On my way through life I find beauty in the strangest of places and vistas. Not so with Mr. Scruton, who says: “I think we are losing beauty and with it there is the danger of losing the meaning of life.”
– we are living through the ‘uglification’ of our world – the randomization of our cities, the pornification of sexual love, the spoliation of the natural world, and the pollution of everything by consumerism and appetite.
British philosopher, writer, and composer
I’m not especially pro pornification, spoliation or pollution, but this doesn’t mean that there cannot be incredible beauty to be found in the uglier sides of the world. Beauty can be found – everywhere, even in … ugliness?!
Dam #6, Three Gorges Dam Project, Yangtze River, 2005 © Edward Burtynsky
To me this picture of ugliness is incredible beautiful.
Maybe we have to sharpen our focus, and try to draw nearer to the really impossible question:
What exactly is beauty?
For Scruton, beauty is not in the eye of the beholder, it is an objective truth: In the 20th century, he says, beauty stopped being important, art increasingly aimed to disturb and break moral taboos, it was not beauty but originality however achieved. Are we happy with the direction art is taking? Away from seeking “higher virtues” such as beauty and craftmanship, and instead, towards novelty for novelty’s sake, provoking emotional response under the guise of socio-political discourse?
Through the pursuit of beauty, suggests Scruton, we shape the world as our own and come to understand our nature as spiritual beings. But art has turned its back on beauty and now we are surrounded by ugliness.
A problem for me, with Scruton’s argumentation, is that he ends up defining art as something very close to decorum – and we end up with beauty being just another form of etiquette, actually, as I see it, not very spiritual nor true (two important notions of beauty in a classical view). To me Scruton’s ideal sounds like a historical museum, nice to visit, but not made for life.
Ah! The complexity of things –
There might actually be a kind of spirituality in Burtynsky’s images of destruction, pollution and spoliation, a beauty as beautiful as the sensual beauty of say … Venus?
You’re not quoting him there, and you don’t give any references, but I thought you might find An Intelligent Person’s Guide To Modern Culture a useful read for getting the fullness of his argumentation.
Far from an definition of art as etiquette, he refers to it as something rooted in religious sentiment, and by this, he doesn’t mean organised religion/s, but rather the foundation of community through abstract values that elevate us from the mundanities of everyday life. One of his main complaints about contemporary culture is that it commodofies the banal and everyday. Porno is one example of this. Eroticism, he claims, is something that requires imagination, and that this act in turn requires that we look upon a desired other as a whole person. Porn, like prostitution, by contrast, depersonalises, turns the other into a saleable object whose personhood is made irrelevant.
Not that I’m endorsing his narrow views of art, but his concerns are with how people connect with each other, and how community is founded.

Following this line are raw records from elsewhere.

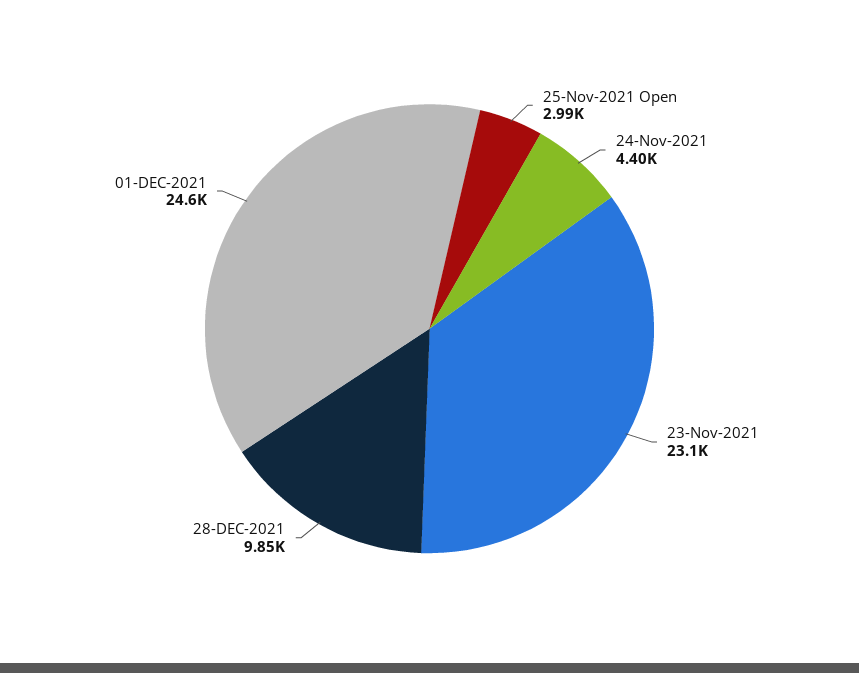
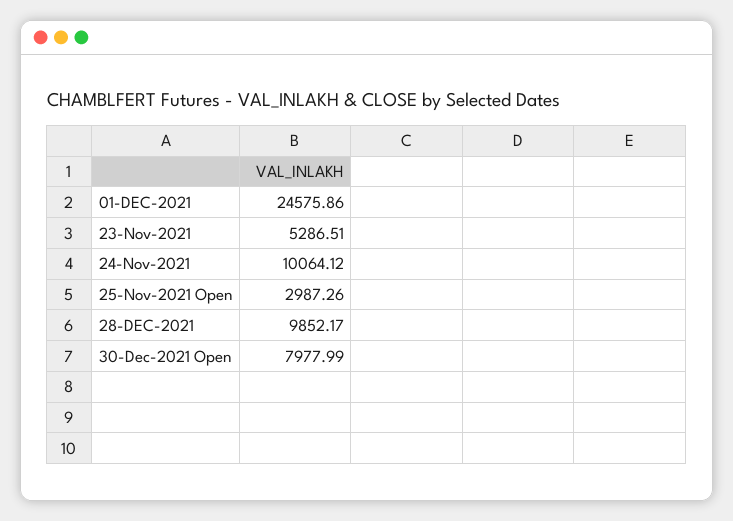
  {
    "25-Nov-2021 Open": 2987.26,
-   "24-Nov-2021": 4400,
+   "24-Nov-2021": 10064.12,
-   "23-Nov-2021": 23100,
+   "23-Nov-2021": 5286.51,
    "28-DEC-2021": 9852.17,
-   "01-DEC-2021": 24575.86
+   "01-DEC-2021": 24575.86,
+   "30-Dec-2021 Open": 7977.99
  }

Actually, an interesting accompaniment to reading his work is to read Heidegger’s essay on the origin of the work of art. I haven’t noticed Scruton make any reference to it, which is peculiar, given the focus on the coming together of a people and the appeal in this to ancient Greek culture.
Thank you, Jeff!
I’m reading “Beauty”, the only other work by Scruton I know is his book on architecture, which I read as a student, 25 years ago. My intention is absolutely not to ridicule Scruton’s view. There are aspects in his thinking I very much agree with. But it’s difficult to think about, or at least to try to define, beauty. It’s like the more you go into it, the more mysterious it gets.
Thank you again for opening up and widening the Scruton reference-list.
Sigrun
I think Dave Hickey would disagree with Scruton, even though in theory it would seem they agree (they both defend beauty). But I haven’t read Scruton–yet–so I could be way off base. What do you think?
I have not read enough of Scruton to know, I think my critique of him is too harsh, I have to go deeper into his ideas to know. But I will keep your question in mind!